_Task description_. When you transcribe the listing that follows, keep every line exact and omit the pictures.

_Task input_.

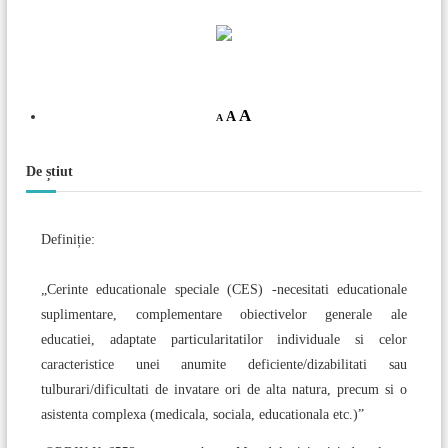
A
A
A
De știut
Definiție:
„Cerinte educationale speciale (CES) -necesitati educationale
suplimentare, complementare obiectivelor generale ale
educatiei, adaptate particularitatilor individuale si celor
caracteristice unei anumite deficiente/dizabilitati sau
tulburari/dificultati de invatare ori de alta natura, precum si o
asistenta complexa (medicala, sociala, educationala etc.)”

_Result of this exercise_.
A
A
A
De știut
Definiție:
„Cerinte educationale speciale (CES) -necesitati educationale
suplimentare, complementare obiectivelor generale ale
educatiei, adaptate particularitatilor individuale si celor
caracteristice unei anumite deficiente/dizabilitati sau
tulburari/dificultati de invatare ori de alta natura, precum si o
asistenta complexa (medicala, sociala, educationala etc.)”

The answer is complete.